Local governments are demanding a constitutional amendment to reserve 38 per cent of the national budget for their funding.
The proposal is part of recommendations made at the last week’s ninth review of the decentralisation policy two decades after inception.
Stakeholders have resolved that a cabinet paper and a Bill be submitted, setting a minimum percentage of the national budget to be reserved for local governments’ funding.
The Ministry of Local Government was tasked to lead the effort with implementation in the next financial year.
“Local government funding has declined from 25 per cent in the FY 2003/4 to 15 per cent in FY 2013/4 of the national budget. This is a challenge for local governments that generally have weak revenue bases, making it difficult for them to effectively deliver services,” stakeholders said.
The report also recommended that all unspent funds should be returned to the general collection account at the end of the financial year for re-appropriation.
However, when contacted for a comment, Mr Keith Muhakanizi, the Secretary to the Treasury, said the proposals, if effected, would lead to “disaster.”

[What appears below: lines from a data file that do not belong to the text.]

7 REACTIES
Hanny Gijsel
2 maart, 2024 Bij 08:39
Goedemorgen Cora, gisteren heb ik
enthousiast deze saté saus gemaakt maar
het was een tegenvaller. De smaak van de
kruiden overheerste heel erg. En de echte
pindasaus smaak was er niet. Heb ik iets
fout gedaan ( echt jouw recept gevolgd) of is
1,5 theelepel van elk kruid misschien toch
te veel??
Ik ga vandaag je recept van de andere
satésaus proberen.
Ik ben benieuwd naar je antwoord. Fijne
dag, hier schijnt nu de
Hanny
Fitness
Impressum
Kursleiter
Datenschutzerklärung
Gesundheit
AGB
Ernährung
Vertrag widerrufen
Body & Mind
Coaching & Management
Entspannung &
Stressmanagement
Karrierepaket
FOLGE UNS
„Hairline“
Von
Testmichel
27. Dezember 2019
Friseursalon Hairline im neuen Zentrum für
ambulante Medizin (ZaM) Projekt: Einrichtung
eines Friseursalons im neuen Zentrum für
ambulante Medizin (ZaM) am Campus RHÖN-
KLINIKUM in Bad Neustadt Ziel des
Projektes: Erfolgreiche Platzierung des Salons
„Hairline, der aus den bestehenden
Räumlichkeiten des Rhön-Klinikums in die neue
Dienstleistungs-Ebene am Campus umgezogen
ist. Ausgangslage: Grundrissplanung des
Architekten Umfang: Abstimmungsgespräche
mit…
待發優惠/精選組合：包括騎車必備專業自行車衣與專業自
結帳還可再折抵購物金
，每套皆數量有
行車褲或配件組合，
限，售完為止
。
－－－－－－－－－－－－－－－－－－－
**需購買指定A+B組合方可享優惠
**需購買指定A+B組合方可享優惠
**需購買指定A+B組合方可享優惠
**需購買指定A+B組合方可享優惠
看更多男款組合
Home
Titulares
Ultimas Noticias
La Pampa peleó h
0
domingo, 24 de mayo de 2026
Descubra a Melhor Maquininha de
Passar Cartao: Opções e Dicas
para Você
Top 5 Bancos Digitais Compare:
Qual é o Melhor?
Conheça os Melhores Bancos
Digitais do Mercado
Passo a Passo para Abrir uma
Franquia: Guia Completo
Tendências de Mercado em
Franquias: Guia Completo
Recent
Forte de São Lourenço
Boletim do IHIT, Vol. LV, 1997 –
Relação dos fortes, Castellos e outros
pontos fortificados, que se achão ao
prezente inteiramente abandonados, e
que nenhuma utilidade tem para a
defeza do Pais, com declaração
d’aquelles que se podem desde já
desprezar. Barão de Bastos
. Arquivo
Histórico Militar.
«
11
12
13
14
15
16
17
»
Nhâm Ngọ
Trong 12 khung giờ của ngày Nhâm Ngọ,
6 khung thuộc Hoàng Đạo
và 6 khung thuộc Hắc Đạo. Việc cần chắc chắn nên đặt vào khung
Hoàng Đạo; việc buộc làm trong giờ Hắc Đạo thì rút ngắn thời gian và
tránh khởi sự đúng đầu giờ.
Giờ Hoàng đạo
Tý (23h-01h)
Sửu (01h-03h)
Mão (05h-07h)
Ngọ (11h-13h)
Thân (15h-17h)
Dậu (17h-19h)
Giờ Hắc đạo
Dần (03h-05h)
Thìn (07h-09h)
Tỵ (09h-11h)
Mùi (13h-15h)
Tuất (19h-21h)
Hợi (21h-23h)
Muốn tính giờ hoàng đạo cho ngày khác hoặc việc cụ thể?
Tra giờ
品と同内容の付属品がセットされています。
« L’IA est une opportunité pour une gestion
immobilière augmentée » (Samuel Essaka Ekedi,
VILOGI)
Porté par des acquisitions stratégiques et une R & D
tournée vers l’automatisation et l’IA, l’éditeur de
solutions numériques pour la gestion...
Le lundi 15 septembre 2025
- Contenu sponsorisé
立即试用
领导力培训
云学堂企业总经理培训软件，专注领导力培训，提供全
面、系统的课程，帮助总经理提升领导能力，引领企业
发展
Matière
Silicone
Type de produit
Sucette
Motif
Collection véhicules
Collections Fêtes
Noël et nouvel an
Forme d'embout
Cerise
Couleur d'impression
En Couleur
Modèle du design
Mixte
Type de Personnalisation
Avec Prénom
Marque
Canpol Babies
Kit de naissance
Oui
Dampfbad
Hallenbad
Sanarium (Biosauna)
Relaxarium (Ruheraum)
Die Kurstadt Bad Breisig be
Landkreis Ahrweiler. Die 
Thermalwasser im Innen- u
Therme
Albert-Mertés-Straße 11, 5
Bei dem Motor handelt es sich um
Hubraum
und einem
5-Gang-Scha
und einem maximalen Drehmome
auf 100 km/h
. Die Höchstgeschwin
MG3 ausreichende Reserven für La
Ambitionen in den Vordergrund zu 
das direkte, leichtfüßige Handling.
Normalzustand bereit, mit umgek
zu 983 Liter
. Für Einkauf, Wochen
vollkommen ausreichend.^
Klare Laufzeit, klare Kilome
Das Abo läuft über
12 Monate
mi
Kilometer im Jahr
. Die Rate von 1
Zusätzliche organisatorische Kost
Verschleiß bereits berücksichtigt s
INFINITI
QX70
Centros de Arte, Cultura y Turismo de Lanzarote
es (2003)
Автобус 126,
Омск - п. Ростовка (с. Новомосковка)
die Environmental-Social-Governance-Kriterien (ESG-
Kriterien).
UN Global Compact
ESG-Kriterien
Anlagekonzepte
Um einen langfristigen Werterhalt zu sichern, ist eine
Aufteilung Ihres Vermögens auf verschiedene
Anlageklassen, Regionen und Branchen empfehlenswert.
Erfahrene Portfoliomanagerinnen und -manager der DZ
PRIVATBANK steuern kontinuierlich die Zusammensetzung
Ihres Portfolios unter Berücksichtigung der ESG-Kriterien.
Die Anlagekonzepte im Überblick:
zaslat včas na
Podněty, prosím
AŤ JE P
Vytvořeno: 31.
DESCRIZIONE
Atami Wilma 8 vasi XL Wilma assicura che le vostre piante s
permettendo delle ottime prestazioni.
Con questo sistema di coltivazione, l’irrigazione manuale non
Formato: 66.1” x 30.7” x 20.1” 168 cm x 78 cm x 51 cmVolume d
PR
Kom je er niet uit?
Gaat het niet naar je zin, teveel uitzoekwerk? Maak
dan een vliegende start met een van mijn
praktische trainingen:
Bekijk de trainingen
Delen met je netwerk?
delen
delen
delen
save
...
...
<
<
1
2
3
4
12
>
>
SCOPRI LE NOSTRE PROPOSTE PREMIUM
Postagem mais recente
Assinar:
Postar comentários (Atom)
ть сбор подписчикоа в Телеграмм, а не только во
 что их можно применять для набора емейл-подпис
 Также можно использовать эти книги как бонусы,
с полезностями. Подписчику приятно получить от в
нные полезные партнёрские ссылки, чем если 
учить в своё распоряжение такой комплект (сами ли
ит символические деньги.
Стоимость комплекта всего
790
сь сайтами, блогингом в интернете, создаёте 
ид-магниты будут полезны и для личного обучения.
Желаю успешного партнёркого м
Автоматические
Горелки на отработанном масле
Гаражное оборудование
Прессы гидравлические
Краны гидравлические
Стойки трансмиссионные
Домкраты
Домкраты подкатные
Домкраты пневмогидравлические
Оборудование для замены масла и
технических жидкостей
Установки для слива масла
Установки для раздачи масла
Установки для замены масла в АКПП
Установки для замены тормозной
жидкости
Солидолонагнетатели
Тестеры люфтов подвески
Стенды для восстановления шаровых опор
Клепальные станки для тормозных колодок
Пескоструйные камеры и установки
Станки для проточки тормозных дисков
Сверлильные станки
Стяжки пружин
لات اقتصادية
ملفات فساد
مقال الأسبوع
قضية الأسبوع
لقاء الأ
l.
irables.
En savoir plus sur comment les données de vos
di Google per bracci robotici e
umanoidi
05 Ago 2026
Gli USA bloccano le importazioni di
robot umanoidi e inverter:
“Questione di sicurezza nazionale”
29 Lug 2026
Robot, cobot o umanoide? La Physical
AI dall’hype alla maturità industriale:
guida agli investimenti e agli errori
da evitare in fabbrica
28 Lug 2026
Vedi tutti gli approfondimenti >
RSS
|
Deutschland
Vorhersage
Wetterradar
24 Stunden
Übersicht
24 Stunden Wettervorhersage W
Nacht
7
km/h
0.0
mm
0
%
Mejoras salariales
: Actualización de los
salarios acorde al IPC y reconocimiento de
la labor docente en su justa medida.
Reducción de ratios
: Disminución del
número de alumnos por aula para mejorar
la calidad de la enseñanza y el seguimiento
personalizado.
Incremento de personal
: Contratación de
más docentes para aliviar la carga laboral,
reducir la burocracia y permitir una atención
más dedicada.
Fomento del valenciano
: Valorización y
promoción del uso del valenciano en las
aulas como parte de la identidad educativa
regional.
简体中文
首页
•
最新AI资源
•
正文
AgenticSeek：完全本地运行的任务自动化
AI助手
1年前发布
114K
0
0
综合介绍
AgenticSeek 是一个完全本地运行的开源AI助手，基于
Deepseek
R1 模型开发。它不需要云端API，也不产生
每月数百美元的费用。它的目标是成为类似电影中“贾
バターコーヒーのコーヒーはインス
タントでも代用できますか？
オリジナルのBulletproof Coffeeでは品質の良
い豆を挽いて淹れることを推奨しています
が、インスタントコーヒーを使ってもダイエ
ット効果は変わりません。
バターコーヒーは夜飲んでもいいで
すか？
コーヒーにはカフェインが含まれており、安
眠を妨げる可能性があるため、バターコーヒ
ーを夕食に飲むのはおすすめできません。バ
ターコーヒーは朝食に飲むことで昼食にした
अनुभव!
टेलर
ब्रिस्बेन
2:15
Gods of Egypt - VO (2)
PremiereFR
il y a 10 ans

“There is need for flexibility in budgeting for the nation but when you begin tying hands of government, this is not possible,” Mr Muhakanizi said.
“Now you have Karuma (hydro power plant construction), when that is finished, funds can be released to another project but if you tie the hands of the government, that may not be possible,” he added.
But stakeholders said funds devolved to the local government should come as direct grants instead of conditional grants tied to specific expenditure as they cannot address pressing priorities.
But Mr Muhakanizi said this would create indiscipline and abuse.
“As you have already seen with salaries, I hear some people get the money and keep it in the bank to accumulate some interest. We cannot allow this and I am following them.
Retaining unspent funds will promote inefficiency once these people are not kept on pressure for accountability,” Mr Muhakanizi said.